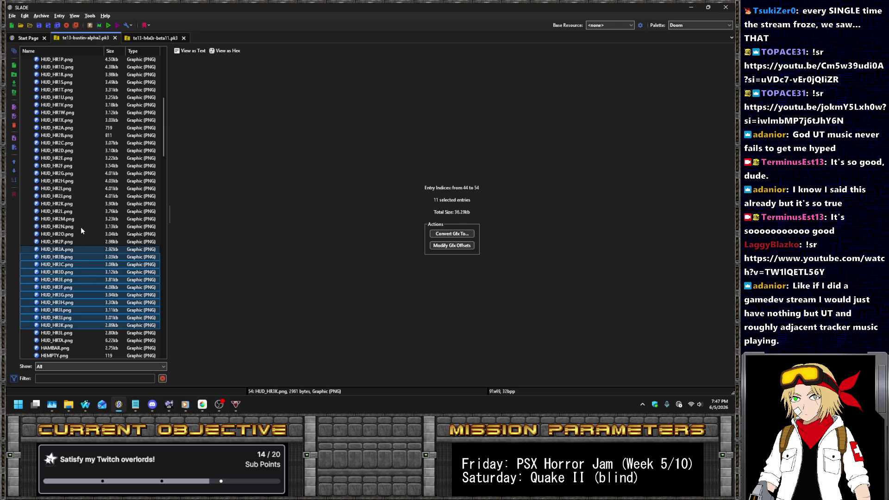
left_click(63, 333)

...

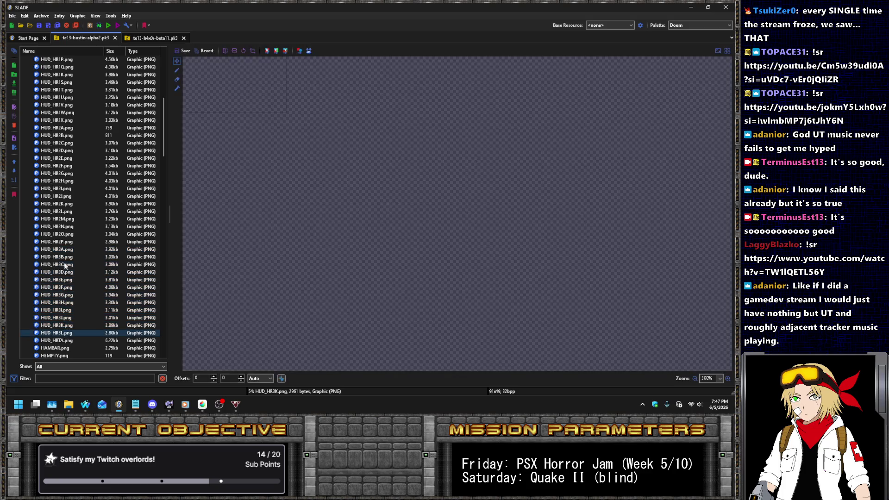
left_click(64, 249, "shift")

==

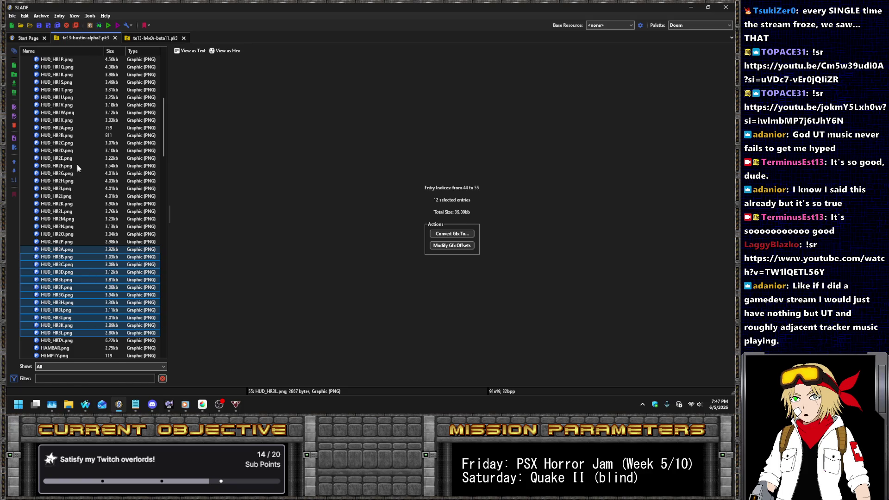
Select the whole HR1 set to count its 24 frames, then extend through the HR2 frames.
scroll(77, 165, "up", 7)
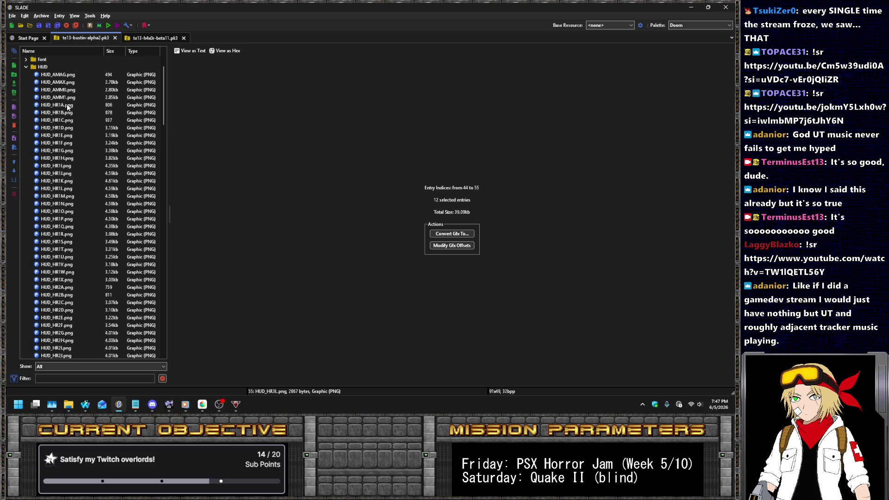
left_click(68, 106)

Activity: What's needed is an exact copy of the lines above from the one with "Select the whole" through the one with "left_click(68, 106)", both included; the pictures stay out.

Finished exercise:
Select the whole HR1 set to count its 24 frames, then extend through the HR2 frames.
scroll(77, 165, "up", 7)
left_click(68, 106)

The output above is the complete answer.